O filme transforma essa dependência em uma metáfora sobre os limites da pressão estética, utilizando elementos sobrenaturais para discutir temas presentes na realidade de milhões de pessoas.
A discussão proposta por "Insaciável" ganha ainda mais força diante do aumento do uso de medicamentos para perda de peso, segundo a CNN Brasil.
Segundo uma pesquisa do Instituto Ifepec, 7% dos pacientes afirmaram já ter utilizado medicamentos da classe GLP-1 — responsáveis por aumentar a sensação de saciedade — sem prescrição médica antes da primeira consulta.
Ao abordar o desejo de emagrecer a qualquer custo, o longa também acompanha a recente ascensão do chamado beauty horror, subgênero que utiliza transformações físicas extremas para discutir envelhecimento, procedimentos estéticos e os impactos psicológicos dos padrões de beleza impostos pela sociedade.
Natalie Erika James afirma que o ponto de partida da história surgiu de vivências dentro da própria família.
Em entrevista à revista norte-americana Variety, a cineasta contou que cresceu observando comportamentos opostos em relação à alimentação e à imagem corporal.
"Cresci com pais que estão em lados opostos do espectro em termos da sua relação com o próprio corpo, com a comida e com a alimentação. [...] Cresci com várias ideias distorcidas sobre imagem corporal, como acontece com vários de nós.

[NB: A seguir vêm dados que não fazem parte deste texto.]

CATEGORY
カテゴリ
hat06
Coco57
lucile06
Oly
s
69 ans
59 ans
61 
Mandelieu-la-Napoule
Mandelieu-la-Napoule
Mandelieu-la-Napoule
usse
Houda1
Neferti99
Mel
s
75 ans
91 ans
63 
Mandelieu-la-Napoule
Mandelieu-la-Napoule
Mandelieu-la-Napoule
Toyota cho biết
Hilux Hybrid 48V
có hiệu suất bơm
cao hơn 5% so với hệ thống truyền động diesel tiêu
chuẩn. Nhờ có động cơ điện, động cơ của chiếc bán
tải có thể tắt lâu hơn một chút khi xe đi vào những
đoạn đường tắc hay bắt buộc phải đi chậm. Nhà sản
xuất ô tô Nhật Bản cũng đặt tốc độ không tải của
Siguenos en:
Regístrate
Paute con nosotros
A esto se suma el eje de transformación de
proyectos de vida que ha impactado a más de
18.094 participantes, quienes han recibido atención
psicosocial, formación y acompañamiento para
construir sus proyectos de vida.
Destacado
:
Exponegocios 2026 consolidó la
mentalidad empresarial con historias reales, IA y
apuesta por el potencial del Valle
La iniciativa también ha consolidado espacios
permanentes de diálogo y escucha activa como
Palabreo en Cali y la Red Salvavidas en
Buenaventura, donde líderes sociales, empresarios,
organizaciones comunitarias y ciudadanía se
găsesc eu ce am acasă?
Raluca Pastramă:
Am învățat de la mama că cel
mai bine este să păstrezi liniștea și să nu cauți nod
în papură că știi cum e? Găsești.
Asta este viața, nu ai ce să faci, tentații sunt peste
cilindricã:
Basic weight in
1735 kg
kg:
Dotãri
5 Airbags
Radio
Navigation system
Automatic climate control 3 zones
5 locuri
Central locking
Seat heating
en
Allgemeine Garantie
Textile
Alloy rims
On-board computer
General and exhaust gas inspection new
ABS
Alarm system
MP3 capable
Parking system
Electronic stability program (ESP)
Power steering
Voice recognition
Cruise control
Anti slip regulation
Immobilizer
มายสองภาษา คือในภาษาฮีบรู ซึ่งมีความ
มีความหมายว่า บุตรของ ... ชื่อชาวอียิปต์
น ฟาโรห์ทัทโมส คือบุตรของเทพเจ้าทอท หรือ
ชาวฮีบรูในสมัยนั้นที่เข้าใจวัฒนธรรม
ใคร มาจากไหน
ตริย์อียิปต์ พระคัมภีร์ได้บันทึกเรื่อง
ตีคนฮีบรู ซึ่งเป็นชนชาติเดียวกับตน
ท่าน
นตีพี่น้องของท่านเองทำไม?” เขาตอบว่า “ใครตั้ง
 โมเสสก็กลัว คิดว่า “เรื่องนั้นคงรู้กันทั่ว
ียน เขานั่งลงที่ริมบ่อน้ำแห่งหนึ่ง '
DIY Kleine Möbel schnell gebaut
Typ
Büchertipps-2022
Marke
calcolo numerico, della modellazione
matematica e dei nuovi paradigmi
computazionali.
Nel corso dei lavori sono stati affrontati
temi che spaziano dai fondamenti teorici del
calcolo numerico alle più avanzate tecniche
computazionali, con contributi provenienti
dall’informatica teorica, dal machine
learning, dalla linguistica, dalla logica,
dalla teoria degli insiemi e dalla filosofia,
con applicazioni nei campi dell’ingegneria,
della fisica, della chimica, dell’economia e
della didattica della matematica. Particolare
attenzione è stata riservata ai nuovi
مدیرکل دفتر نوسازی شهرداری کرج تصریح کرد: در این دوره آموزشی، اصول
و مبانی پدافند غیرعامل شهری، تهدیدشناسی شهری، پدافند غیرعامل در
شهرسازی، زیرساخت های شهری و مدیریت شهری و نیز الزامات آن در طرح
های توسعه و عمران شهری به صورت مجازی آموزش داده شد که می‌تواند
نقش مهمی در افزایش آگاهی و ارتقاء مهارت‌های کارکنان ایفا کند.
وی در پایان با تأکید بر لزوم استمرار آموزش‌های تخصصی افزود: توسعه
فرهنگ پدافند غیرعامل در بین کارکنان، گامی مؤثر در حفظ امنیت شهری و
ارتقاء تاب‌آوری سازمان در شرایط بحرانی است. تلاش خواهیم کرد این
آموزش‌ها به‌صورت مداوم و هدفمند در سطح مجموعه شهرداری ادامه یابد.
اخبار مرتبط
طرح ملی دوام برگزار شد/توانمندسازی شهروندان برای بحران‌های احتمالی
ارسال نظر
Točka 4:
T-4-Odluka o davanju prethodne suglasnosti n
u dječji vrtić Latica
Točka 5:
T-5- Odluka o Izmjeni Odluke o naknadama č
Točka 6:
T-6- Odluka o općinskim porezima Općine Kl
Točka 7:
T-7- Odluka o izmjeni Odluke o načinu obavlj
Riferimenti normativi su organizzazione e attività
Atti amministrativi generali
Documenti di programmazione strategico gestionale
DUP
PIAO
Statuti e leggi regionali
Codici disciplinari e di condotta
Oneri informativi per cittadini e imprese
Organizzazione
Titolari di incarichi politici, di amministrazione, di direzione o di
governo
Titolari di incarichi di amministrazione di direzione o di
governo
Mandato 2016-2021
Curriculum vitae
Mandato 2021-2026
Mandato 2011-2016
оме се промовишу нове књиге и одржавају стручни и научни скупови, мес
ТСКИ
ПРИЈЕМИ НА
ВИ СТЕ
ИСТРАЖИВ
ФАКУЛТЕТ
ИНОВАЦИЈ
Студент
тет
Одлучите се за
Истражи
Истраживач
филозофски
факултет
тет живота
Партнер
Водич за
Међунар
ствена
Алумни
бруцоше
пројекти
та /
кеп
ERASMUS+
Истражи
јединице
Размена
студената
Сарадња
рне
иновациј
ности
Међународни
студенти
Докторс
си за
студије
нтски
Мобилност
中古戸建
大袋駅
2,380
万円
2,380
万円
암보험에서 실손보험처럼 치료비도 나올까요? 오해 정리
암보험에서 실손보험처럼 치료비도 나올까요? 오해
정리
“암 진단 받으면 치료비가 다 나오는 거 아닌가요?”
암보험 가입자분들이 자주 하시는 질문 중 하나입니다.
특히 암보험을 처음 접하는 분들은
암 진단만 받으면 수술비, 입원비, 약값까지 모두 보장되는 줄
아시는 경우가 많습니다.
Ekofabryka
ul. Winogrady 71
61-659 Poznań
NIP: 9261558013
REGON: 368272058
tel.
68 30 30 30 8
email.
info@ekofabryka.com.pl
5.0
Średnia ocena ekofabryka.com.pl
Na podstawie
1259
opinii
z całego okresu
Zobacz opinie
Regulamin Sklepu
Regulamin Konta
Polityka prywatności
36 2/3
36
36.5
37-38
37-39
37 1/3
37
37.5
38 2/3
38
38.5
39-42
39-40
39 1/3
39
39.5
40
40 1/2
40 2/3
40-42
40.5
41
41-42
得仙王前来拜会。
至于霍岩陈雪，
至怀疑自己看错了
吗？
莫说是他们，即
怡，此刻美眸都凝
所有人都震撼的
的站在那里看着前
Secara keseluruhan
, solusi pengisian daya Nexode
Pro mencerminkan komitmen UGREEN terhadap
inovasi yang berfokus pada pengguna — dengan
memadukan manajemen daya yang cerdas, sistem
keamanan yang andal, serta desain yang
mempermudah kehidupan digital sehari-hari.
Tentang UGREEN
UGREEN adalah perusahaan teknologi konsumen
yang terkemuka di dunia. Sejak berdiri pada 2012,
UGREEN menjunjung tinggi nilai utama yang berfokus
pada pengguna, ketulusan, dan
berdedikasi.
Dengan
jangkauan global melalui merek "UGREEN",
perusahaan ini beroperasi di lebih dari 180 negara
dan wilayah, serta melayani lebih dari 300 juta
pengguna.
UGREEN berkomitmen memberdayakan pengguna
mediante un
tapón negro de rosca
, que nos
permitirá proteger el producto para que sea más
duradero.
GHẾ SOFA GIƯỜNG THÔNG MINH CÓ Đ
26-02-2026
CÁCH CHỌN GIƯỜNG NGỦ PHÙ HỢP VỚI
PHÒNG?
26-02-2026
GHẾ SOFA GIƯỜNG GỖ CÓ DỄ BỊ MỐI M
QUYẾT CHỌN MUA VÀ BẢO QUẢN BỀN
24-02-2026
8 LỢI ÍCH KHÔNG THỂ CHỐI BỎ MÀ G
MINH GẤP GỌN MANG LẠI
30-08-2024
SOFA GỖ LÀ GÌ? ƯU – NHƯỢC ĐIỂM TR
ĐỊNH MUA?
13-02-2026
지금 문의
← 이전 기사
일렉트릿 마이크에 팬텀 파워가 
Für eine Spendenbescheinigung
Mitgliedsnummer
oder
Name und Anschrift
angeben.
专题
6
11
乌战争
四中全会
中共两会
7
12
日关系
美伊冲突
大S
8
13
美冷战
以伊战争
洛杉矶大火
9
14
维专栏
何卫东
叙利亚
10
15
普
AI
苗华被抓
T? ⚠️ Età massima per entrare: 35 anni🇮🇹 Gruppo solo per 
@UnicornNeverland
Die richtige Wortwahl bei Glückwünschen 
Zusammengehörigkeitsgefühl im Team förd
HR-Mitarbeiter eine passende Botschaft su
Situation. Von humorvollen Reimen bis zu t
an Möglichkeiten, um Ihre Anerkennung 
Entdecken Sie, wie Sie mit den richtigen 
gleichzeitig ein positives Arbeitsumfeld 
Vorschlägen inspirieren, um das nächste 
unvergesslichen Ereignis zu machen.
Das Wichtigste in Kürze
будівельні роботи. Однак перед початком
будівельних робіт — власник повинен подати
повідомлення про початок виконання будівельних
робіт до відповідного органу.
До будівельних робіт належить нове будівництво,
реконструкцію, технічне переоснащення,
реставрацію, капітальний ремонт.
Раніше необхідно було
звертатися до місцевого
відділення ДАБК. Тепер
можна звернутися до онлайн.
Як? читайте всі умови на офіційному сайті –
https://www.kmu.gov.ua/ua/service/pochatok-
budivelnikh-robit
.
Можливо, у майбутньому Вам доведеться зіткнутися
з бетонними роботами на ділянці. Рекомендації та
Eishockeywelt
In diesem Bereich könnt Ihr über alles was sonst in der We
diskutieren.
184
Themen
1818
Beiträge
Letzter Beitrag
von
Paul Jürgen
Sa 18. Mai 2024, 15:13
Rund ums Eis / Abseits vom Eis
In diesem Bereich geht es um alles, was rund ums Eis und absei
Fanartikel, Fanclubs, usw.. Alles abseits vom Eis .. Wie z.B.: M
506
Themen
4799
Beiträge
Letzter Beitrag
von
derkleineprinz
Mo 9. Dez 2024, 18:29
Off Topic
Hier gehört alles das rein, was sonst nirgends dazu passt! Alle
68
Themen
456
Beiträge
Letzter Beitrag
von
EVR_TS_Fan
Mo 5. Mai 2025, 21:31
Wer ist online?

Levou um tempo longo para processar essa noção, e a ideia para o filme veio desse processo de recuperação", afirmou.
A diretora também disse acreditar que o filme pode estimular debates sobre a glamourização da magreza extrema.
"Tenho certeza de que teremos muitas discussões, principalmente neste momento com a glamourização da magreza extrema. O filme evidencia como a cultura da dieta e o estigma sobre o peso são parte da nossa cultura. É um problema real e isso precisa mudar", completou.
Antes da estreia comercial, "Insaciável" passou por festivais como Sundance e Berlim, onde recebeu elogios da crítica.
No jornal britânico The Guardian, Luke Buckmaster destacou que Natalie Erika James "une o terror sobrenatural com pavor corporal sem cair em clichês de filmes de fantasma".
Já Tomris Laffly, do portal Roger Ebert, escreveu que "Insaciável prova que, em um grande filme de terror, medo e desesperança caminham lado a lado".